• TEKS YANG DITAMPILKAN
━━━

Para wali Allah terbebani keharusan meminta dari manusia, meski sebenarnya para wali tersebut tidak membutuhkan mereka, akan tetapi Dia mengilhamkan mereka untuk melakukan hal tersebut sebagai bentuk kasih pada manusia. Jadi seorang wali tidak meminta dari mereka lantaran nafsunya, sebab nafsu mereka telah tenang dan sudah tidak memiliki keinginan dan syahwat apa² lagi pada dunia. Engkau pikir nafsunya seperti nafsu bodohmu yg menghentikanmu untuk melayaninya dan mengendalikanmu sesuai keinginan dan syahwatnya.
Jika engkau memiliki akal sehat, pastilah engkau akan lari dari melayani nafsu yg merupakan musuhmu dan (sebagai gantinya) engkau akan menyibukkan dirimu sepenuhnya untuk melayani Allah Ta’ala. Yg benar bagimu adalah diam tidak menanggapi nafsu dan membenturkan ucapannya ke tembok. Dengarkanlah ocehannya sebagaimana engkau dengarkan igauan orang gila yg telah hilang akalnya. Jangan kau pedulikan ucapan dan permintaannya akan syahwat kesenangan, kelezatan, dan kebathilan. Kebinasaanmu dan kebinasaannya adalah jika engkau menerima dan memenuhi permintaannya. Sementara kebaikanmu dan kebaikannya terletak pada penolakan atasnya.
Ketika nafsu taat dan tunduk pada Allah Ta’ala, maka Dia akan menganugerahkan rezekinya secara berlimpah dari segala penjuru, namun jika ia durhaka dan memberontak pada-Nya, maka Dia akan memutuskan sarana²nya dan memberi penderitaan atasnya. Ia pun akan binasa dan merugi besar, baik di dunia maupun Akhirat. Nafsu yg patuh dan qana‘ah pada pemiliknya akan dilayani. Ke mana pun menuju, ia akan menemukan bagian (rezeki)nya.

━━━

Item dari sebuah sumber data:
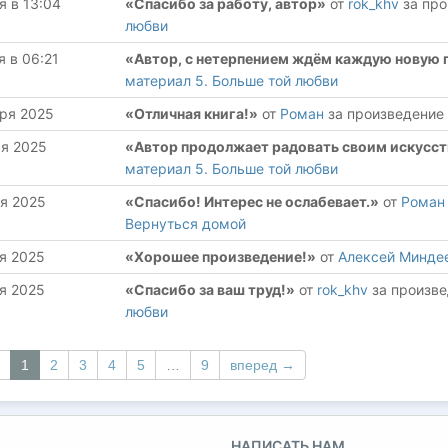
я в 13:04
«Спасибо за работу, автор»
от
rok_khv
за пр
любви
я в 06:21
«Автор, с нетерпением ждём каждую новую г
материал 5. Больше той любви
ря 2025
«Отличная книга!»
от
Роман
за произведение
ря 2025
«Автор продолжает радовать своим искусс
материал 5. Больше той любви
я 2025
«Спасибо! Интерес не ослабевает.»
от
Роман
Вернуться домой
я 2025
«Хорошее произведение!»
от
Алексей Минде
я 2025
«Спасибо за ваш труд!»
от
rok_khv
за произв
любви
1
2
3
4
5
…
9
вперед →
НАПИСАТЬ НАМ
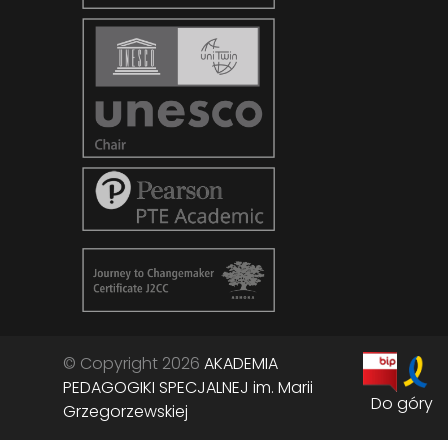
© Copyright 2026
AKADEMIA
PEDAGOGIKI SPECJALNEJ im. Marii
Do góry
Grzegorzewskiej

━━━

• DAFTAR TUGAS
a) Menurut teks tentang nafsu, apa yang akan ditemukan oleh nafsu yang patuh dan qana‘ah ke mana pun ia menuju?
b) Salin kata demi kata bagian teks tentang nafsu yang dibuka dengan kata-kata yang memuat "Jika engkau memiliki" dan ditutup dengan "pada penolakan atasnya.".
c) Teruskan teks tentang nafsu mulai dari kalimat terakhir yang ditampilkan.
Item-item tersebut merupakan bahan tersendiri yang terpisah dari teks tentang nafsu.

• JAWABAN SETIAP TUGAS
a) Ia akan menemukan bagian (rezeki)nya.

b)
Jika engkau memiliki akal sehat, pastilah engkau akan lari dari melayani nafsu yg merupakan musuhmu dan (sebagai gantinya) engkau akan menyibukkan dirimu sepenuhnya untuk melayani Allah Ta’ala. Yg benar bagimu adalah diam tidak menanggapi nafsu dan membenturkan ucapannya ke tembok. Dengarkanlah ocehannya sebagaimana engkau dengarkan igauan orang gila yg telah hilang akalnya. Jangan kau pedulikan ucapan dan permintaannya akan syahwat kesenangan, kelezatan, dan kebathilan. Kebinasaanmu dan kebinasaannya adalah jika engkau menerima dan memenuhi permintaannya. Sementara kebaikanmu dan kebaikannya terletak pada penolakan atasnya.

c)
Termasuk ridha dengan-Nya adalah menunaikan kewajiban yg dibebankan atasnya dengan hati yg bersih tanpa perasaan terbebani, serta kosong dari segala selain Allah Ta’ala, juga dengan anggota badan yg tenang tanpa kelelahan lantaran mengeruk dunia dan surplus²nya. Hai orang yg dikaruniai kenikmatan-Nya! Bersyukurlah pada Sang Maha Pemberi nikmat. Jika tidak, maka apa yg kau miliki akan dirampas-Nya lagi dari tanganmu. Pangkaslah sayap² nikmat dengan syukur, jika tidak, maka ia akan terbang dari sisimu. Orang mati adalah orang yg mati dari Tuhannya, meskipun ia hidup di dunia. Apa manfaat hidup baginya, jika ia hanya menghamburkannya untuk memenuhi syahwat kesenangan, kelezatan, dan kebathilan. Ia telah mati secara substansi, bukan dalam bentuk atau rupa. Ya Allah, hidupkanlah kami bersama-Mu dan matikanlah kami dari selain-Mu.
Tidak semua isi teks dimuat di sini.